§ Tasks and exercises
1 > Reproduce the passage of the Clayton Days exhibition announcement starting with "The Frick Art" and going on through "at the Center.".
2 > According to the Clayton Days exhibition announcement, during which years did the Frick family live at Clayton?
3 > Write the next part of the Clayton Days exhibition announcement, beginning after its final sentence.

§ Study text
↓

2000-09-09 until 2000-10-22
Frick Art and Historical Center
Pittsburgh, PA, USA United States of America

The Frick Art & Historical Center, Pittsburgh, presents its first exhibition of contemporary art, with a major body of new work by internationally-acclaimed camera artist Vik Muniz. Comprising sixty-five photographs created in 2000, Clayton Days. Picture Stories by Vik Muniz inaugurates the Center’s artist-in-residence program, in which contemporary artists are invited to respond to the collections at the Center.

While at the Frick, Mr. Muniz became fascinated by the concepts, histories, and collections contained in and around Clayton, the restored nineteenth-century estate of industrialist and art collector Henry Clay Frick. The photographs in Clayton Days—elaborately staged still lifes and genre scenes—constitute Mr. Muniz’s carefully constructed, personal vision of how life might have been in the twenty-three rooms and on the grounds of the Victorian-era house.

According to DeCourcy E. McIntosh, executive director of the Frick, “It was a sense of the limitations of historical interpretation that led us to Mr. Muniz in the first place. After nearly ten years of impressing upon the public the accuracy of the Clayton restoration and the significance of the site, we craved a fresh perspective, one created not through analysis of historical evidence, but formed by the eye and hand of an artist.”

During his residency, Mr. Muniz became particularly interested in the many histories told about Clayton and the family that lived there. As one of the most compelling and controversial industrialists at the turn of the twentieth century, Henry Clay Frick has been the object of historical scrutiny and interpretation for 100 years. The story of his family’s life at Clayton, where the Fricks and their children lived from 1882 until 1905, when they moved to New York City, is retold daily by docents leading public tours through the home. “I’ve taken the tour of Clayton with different guides, and every one tells a unique story,” says Mr. Muniz. “Although they all have the same text, they emphasize different parts. Once history enters the realm of human interpretation…it is inadvertently analyzed and changed.”

↑

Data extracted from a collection
↓

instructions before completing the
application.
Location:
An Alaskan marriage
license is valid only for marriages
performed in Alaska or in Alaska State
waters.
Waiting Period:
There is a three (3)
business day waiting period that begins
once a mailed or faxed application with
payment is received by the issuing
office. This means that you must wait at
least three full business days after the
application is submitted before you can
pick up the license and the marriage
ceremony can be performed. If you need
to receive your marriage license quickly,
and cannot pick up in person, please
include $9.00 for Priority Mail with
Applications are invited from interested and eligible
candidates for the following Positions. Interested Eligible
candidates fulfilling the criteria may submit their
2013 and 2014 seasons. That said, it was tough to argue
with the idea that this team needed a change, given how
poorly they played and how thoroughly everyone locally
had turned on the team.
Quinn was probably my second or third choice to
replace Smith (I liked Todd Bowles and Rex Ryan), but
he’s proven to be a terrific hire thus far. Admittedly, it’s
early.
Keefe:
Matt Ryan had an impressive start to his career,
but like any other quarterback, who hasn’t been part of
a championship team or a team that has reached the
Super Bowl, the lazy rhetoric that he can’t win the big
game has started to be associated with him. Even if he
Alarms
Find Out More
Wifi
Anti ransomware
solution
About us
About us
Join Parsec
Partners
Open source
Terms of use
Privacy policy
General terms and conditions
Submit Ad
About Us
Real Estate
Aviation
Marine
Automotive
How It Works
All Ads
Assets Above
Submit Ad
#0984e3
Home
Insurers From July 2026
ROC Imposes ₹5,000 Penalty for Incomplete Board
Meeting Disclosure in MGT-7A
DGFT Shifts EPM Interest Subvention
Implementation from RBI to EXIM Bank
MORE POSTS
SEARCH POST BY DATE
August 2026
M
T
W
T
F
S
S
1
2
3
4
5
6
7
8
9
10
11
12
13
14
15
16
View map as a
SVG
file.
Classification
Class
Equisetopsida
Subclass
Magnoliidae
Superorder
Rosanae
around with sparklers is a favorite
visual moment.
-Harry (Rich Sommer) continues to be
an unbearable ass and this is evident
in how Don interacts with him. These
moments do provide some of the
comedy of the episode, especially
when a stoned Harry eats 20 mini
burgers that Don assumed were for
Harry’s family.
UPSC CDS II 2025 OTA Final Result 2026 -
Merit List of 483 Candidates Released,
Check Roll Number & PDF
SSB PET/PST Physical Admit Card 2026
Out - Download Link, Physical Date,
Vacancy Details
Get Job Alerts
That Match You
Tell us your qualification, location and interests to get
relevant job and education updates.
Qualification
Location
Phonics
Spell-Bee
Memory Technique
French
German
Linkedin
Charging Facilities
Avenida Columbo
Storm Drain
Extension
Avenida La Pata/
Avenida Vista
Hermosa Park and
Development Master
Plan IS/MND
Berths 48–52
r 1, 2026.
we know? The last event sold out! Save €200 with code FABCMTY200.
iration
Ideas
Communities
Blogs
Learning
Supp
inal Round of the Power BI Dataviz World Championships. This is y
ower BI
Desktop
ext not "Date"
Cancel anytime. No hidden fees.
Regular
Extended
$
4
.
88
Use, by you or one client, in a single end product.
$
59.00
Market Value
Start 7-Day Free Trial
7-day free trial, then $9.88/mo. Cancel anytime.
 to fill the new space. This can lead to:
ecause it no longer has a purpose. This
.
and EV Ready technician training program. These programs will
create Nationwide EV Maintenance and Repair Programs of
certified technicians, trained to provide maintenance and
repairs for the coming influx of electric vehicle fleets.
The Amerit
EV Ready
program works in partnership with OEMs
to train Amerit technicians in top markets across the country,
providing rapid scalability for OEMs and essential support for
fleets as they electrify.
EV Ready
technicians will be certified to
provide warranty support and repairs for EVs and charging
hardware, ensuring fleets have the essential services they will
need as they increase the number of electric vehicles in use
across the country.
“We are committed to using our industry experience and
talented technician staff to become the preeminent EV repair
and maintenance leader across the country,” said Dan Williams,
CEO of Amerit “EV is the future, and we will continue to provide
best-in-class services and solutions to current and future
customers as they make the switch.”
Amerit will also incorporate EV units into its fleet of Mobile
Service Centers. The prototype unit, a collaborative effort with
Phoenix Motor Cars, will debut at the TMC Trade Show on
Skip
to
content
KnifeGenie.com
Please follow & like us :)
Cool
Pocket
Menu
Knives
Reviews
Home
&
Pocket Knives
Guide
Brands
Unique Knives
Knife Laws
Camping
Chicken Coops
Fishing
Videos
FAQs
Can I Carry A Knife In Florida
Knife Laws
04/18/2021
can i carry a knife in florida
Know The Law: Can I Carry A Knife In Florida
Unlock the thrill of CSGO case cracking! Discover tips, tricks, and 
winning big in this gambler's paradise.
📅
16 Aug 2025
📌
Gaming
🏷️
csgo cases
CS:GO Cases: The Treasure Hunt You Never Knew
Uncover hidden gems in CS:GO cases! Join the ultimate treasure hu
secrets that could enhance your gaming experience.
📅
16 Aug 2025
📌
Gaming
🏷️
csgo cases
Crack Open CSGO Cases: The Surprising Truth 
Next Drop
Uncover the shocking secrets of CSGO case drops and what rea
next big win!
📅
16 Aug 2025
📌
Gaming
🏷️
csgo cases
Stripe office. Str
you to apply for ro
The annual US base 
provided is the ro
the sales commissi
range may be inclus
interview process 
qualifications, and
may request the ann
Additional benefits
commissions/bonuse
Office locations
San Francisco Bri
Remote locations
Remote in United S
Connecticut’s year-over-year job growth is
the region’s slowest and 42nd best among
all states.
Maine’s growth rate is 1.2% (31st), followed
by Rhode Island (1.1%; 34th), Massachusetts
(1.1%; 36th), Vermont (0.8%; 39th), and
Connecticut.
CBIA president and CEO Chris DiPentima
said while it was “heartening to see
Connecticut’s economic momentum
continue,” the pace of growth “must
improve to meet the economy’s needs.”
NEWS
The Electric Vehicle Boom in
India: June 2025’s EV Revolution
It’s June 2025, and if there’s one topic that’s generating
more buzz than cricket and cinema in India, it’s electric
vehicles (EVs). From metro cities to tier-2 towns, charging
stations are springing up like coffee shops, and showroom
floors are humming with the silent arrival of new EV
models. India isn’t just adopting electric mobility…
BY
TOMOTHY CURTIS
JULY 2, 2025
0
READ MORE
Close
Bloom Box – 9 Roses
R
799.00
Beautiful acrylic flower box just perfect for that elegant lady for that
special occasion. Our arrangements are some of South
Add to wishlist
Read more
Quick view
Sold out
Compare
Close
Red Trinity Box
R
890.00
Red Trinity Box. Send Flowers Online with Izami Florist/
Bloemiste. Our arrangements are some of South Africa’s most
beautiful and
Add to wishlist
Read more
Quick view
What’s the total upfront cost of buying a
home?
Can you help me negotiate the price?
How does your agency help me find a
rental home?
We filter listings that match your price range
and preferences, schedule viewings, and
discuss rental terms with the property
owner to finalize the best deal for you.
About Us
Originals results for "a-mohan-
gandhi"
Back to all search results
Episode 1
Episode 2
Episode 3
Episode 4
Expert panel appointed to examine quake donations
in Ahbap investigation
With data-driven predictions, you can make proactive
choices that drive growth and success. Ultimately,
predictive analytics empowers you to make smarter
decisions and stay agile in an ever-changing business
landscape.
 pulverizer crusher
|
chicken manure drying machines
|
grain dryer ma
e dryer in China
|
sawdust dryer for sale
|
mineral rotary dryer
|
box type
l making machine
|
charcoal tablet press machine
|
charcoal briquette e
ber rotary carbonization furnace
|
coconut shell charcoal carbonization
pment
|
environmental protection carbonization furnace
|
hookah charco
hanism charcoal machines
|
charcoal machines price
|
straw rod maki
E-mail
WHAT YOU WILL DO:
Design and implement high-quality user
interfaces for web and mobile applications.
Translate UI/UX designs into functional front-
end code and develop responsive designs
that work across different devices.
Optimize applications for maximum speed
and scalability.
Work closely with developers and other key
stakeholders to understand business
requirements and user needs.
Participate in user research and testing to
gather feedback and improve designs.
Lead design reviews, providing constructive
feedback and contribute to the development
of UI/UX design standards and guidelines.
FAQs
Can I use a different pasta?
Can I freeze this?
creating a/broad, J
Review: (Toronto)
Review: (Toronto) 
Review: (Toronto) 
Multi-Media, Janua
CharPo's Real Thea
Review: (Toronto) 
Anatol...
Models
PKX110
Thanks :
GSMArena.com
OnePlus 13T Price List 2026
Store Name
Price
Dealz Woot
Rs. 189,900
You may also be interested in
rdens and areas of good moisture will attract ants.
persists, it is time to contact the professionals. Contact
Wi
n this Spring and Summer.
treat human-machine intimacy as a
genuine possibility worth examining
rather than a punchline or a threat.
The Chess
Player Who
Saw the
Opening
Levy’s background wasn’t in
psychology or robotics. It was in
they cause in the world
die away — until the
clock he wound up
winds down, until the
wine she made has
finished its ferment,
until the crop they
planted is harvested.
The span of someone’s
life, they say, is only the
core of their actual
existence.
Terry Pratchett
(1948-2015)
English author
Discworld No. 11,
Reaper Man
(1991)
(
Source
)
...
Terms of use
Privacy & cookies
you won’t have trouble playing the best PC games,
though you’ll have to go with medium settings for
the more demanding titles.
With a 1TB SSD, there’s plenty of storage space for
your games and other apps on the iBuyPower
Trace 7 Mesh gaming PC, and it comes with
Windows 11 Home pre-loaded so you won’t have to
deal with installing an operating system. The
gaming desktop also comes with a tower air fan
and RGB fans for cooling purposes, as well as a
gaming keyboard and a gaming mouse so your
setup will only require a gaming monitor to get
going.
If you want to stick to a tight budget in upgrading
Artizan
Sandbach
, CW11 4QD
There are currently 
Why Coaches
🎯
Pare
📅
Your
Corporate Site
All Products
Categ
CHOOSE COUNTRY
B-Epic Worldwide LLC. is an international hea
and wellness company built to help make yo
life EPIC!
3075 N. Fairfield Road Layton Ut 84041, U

↑

§ Responses per task
1 >
The Frick Art & Historical Center, Pittsburgh, presents its first exhibition of contemporary art, with a major body of new work by internationally-acclaimed camera artist Vik Muniz. Comprising sixty-five photographs created in 2000, Clayton Days. Picture Stories by Vik Muniz inaugurates the Center’s artist-in-residence program, in which contemporary artists are invited to respond to the collections at the Center.

2 > From 1882 until 1905.

3 >
Many of Clayton’s most compelling stories center around the Fricks’ family life and their children, Childs (1883–1965), Martha (1885–1891), Helen (1888–1984), and Henry Clay Frick, Jr. (July 1–August 3, 1892). It is the “incredible presence of children” that Mr. Muniz felt most vividly at Clayton. He decided that, in the absence of photographs documenting a child’s point of view in the nineteenth century, he would take on the task of exploring such a perspective, along with its psychological and visual complications.

To create his work for the Frick, Mr. Muniz used period equipment, including a nineteenth-century lens and camera. He shot the photographs from the low perspective of a four- or five-year-old child and used as his models contemporary children and adults, dressed in period clothing and posed in sometimes elaborately staged scenes recreating the artist’s vision of life at Clayton: for example, a festive croquet party, two girls helping each other dress, or a seated servant peeling potatoes. Even people who were involved in the shoots, but not actually in the pictures, dressed in costumes of the era.

The photographs have many qualities of straightforward Victorian pictorial prints, yet at the same time they are lyrical and haunting as they explore the innocence of children travelling through an adult world. In one example, a group of men and women, along with a young boy and girl, lean over a woman who has fainted. Another image conveys an acute sense of loneliness and mystery as a young boy in a cap and jacket peers out a window, looking intently at something not revealed in the photograph.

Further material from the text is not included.